Let’s say that we are interested in the following question: What is the probability that someone has diabetes, given that they are not physically active? – that is, $P(diabetes|inactive)$. NHANES records two variables that address the two parts of this question. The first (Diabetes) asks whether the person has ever been told that they have diabetes, and the second (PhysActive) records whether the person engages in sports, fitness, or recreational activities that are at least of moderate intensity. Let’s first compute the simple probabilities.

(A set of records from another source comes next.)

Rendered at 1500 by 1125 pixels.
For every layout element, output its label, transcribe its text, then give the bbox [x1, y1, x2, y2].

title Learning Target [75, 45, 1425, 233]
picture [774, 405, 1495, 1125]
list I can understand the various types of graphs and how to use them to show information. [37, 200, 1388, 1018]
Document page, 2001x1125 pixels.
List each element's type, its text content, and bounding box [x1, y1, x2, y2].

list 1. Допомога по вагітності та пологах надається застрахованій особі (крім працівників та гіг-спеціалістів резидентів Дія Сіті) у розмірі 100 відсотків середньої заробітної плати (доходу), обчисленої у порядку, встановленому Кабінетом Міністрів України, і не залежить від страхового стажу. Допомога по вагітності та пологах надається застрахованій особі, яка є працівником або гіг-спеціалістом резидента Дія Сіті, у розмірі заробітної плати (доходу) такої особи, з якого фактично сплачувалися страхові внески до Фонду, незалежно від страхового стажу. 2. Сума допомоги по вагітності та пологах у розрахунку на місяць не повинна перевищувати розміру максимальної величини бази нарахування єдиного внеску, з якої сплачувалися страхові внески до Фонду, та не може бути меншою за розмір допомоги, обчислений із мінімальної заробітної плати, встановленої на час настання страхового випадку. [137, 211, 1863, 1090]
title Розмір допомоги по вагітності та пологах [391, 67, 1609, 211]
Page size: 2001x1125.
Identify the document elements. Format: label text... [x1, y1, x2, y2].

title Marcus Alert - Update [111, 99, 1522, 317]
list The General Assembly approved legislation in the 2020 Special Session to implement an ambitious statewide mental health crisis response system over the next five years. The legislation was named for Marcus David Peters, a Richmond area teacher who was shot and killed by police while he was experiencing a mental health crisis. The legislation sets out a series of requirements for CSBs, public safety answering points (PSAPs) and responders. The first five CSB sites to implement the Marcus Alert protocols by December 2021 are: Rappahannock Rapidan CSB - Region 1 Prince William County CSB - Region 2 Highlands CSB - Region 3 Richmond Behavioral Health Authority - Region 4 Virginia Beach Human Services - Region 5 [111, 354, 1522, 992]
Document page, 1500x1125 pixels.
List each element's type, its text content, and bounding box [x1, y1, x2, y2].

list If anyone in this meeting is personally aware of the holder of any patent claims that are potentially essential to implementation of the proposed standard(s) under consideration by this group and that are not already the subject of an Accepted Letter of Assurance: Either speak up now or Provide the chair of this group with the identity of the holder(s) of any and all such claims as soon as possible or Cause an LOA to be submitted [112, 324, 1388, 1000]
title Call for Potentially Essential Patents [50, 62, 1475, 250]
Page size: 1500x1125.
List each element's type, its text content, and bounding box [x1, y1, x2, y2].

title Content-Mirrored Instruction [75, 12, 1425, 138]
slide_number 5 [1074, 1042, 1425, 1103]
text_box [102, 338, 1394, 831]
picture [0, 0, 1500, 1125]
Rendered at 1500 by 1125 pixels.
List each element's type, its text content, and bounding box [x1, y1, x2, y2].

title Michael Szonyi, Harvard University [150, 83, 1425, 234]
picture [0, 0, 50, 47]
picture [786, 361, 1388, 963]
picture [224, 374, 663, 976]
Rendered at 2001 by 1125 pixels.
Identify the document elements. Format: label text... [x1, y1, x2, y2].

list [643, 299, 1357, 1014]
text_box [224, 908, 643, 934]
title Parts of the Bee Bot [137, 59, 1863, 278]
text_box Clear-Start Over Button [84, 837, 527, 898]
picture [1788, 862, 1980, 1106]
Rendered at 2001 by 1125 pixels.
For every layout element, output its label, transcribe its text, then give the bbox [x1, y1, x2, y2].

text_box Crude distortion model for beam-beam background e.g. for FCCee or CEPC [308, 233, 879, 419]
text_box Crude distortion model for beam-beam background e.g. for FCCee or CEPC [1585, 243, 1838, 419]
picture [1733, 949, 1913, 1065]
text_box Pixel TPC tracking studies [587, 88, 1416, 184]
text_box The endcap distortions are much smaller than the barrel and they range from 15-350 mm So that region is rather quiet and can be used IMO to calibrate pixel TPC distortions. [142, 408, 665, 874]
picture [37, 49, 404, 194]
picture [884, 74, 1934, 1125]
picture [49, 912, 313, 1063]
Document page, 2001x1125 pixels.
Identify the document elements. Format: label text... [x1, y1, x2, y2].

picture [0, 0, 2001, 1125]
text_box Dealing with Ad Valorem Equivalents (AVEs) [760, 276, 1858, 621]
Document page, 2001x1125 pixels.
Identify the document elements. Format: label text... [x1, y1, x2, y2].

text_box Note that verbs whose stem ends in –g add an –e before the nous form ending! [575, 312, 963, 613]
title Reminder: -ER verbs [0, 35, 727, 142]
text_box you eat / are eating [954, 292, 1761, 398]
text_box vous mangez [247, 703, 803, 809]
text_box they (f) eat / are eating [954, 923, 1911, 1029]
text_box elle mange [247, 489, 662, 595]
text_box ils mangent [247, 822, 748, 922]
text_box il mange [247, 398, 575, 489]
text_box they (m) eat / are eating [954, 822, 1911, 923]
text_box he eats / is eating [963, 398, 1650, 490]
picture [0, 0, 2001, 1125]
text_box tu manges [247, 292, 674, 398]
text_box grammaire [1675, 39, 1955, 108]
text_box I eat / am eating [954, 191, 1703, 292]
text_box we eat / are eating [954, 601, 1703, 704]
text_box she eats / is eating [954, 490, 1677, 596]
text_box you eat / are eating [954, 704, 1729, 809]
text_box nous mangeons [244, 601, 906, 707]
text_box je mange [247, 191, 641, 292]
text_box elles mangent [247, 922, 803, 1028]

Table 10.2: Summary data for diabetes and physical activity
Answer N_diabetes P_diabetes N_PhysActive P_PhysActive
No 4893 0.9 2472 0.45
Yes 550 0.1 2971 0.55

The table shows that the probability that someone in the NHANES dataset has diabetes is .1, and the probability that someone is inactive is .45.

Table 10.3: Joint probabilities for Diabetes and PhysActive variables.
Diabetes PhysActive n prob
No No 2123 0.39
No Yes 2770 0.51
Yes No 349 0.06
Yes Yes 201 0.04

To compute $P(diabetes|inactive)$ we would also need to know the joint probability of being diabetic and inactive, in addition to the simple probabilities of each.

Based on these joint probabilities, we can compute $P(diabetes|inactive)$. To do this, we can first determine the truth value of whether the PhysActive variable was equal to “No” for each indivdual, and then take the mean of those truth values. Since TRUE/FALSE values are treated as 1/0 respectively by most programming languages (including R), this allows us to easily identify the probability of a simple event by simply taking the mean of a logical variable representing its truth value. We then use that value to compute the conditional probability, where we find that the probability of someone having diabetes given that they are physically inactive is 0.141.